The entries below must be reproduced exactly; their pictures are not part of the copy.
○ ○ ○ ○
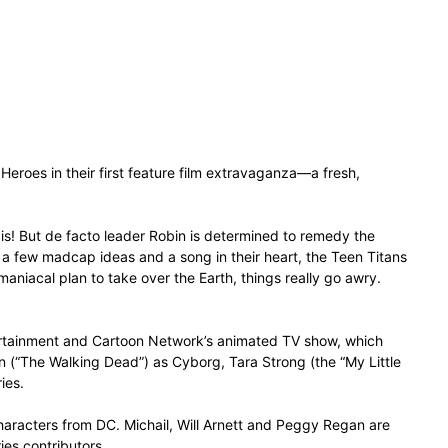
Heroes in their first feature film extravaganza—a fresh,
 is! But de facto leader Robin is determined to remedy the
th a few madcap ideas and a song in their heart, the Teen Titans
 maniacal plan to take over the Earth, things really go awry.
ntertainment and Cartoon Network’s animated TV show, which
n (“The Walking Dead”) as Cyborg, Tara Strong (the “My Little
ies.
haracters from DC. Michail, Will Arnett and Peggy Regan are
ies contributors.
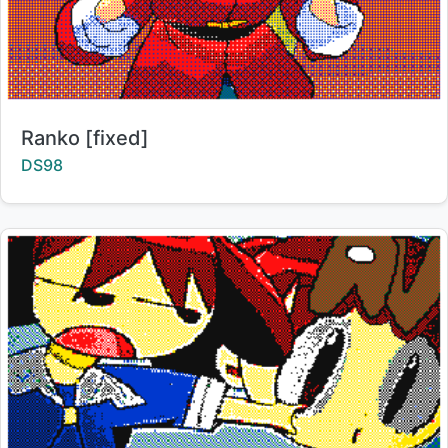
Title:
Ranko [fixed]
Creator:
DS98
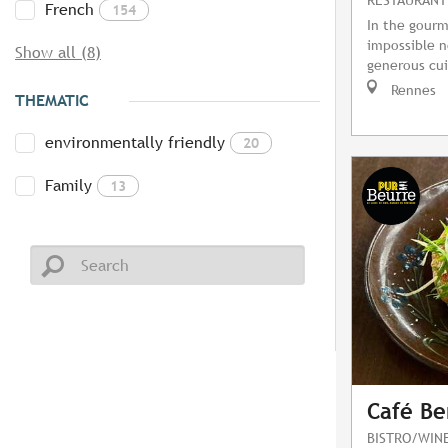
French
154
In the gourm
impossible no
Show all (8)
generous cui
Rennes
THEMATIC
environmentally friendly
20
Family
13
Café Be
BISTRO/WIN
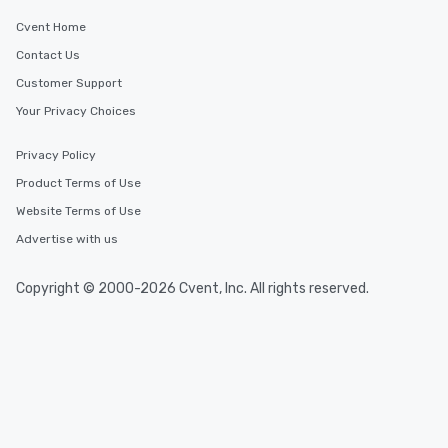
Cvent Home
Contact Us
Customer Support
Your Privacy Choices
Privacy Policy
Product Terms of Use
Website Terms of Use
Advertise with us
Copyright © 2000-2026 Cvent, Inc. All rights reserved.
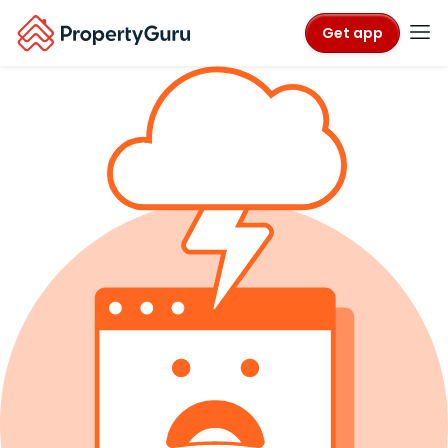
Get app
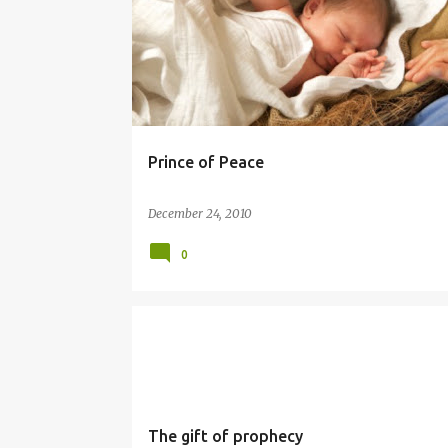
Prince of Peace
December 24, 2010
0
PROPHET
SIMBANG GABI
The gift of prophecy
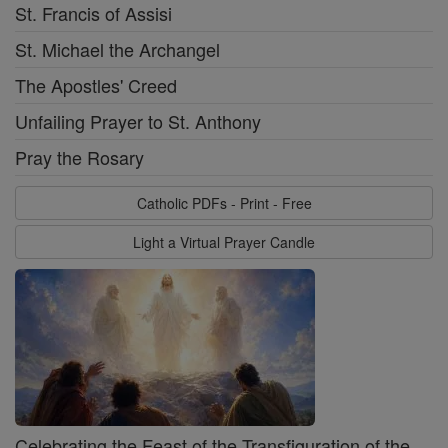
St. Francis of Assisi
St. Michael the Archangel
The Apostles' Creed
Unfailing Prayer to St. Anthony
Pray the Rosary
Catholic PDFs - Print - Free
Light a Virtual Prayer Candle
Celebrating the Feast of the Transfiguration of the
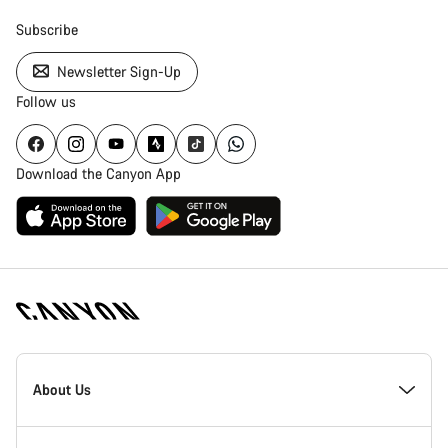
Subscribe
Newsletter Sign-Up
Follow us
Download the Canyon App
Canyon
Homepage
About Us
Footer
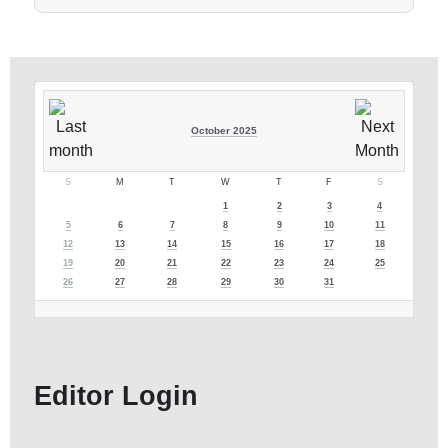
October 2025
S
M
T
W
T
F
S
1
2
3
4
5
6
7
8
9
10
11
12
13
14
15
16
17
18
19
20
21
22
23
24
25
26
27
28
29
30
31
Editor Login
○ ○ ○ ○
**RESULT FOR THIS EXERCISE**
Heroes in their first feature film extravaganza—a fresh,
 is! But de facto leader Robin is determined to remedy the
th a few madcap ideas and a song in their heart, the Teen Titans
 maniacal plan to take over the Earth, things really go awry.
ntertainment and Cartoon Network’s animated TV show, which
n (“The Walking Dead”) as Cyborg, Tara Strong (the “My Little
ies.
haracters from DC. Michail, Will Arnett and Peggy Regan are
ies contributors.
Title:
Ranko [fixed]
Creator:
DS98
French
154
In the gourm
impossible no
Show all (8)
generous cui
Rennes
THEMATIC
environmentally friendly
20
Family
13
Café Be
BISTRO/WIN
Cvent Home
Contact Us
Customer Support
Your Privacy Choices
Privacy Policy
Product Terms of Use
Website Terms of Use
Advertise with us
Copyright © 2000-2026 Cvent, Inc. All rights reserved.
Get app
Prince of Peace
December 24, 2010
0
PROPHET
SIMBANG GABI
The gift of prophecy
St. Francis of Assisi
St. Michael the Archangel
The Apostles' Creed
Unfailing Prayer to St. Anthony
Pray the Rosary
Catholic PDFs - Print - Free
Light a Virtual Prayer Candle
Celebrating the Feast of the Transfiguration of the
Subscribe
Newsletter Sign-Up
Follow us
Download the Canyon App
Canyon
Homepage
About Us
Footer
October 2025
S
M
T
W
T
F
S
1
2
3
4
5
6
7
8
9
10
11
12
13
14
15
16
17
18
19
20
21
22
23
24
25
26
27
28
29
30
31
Editor Login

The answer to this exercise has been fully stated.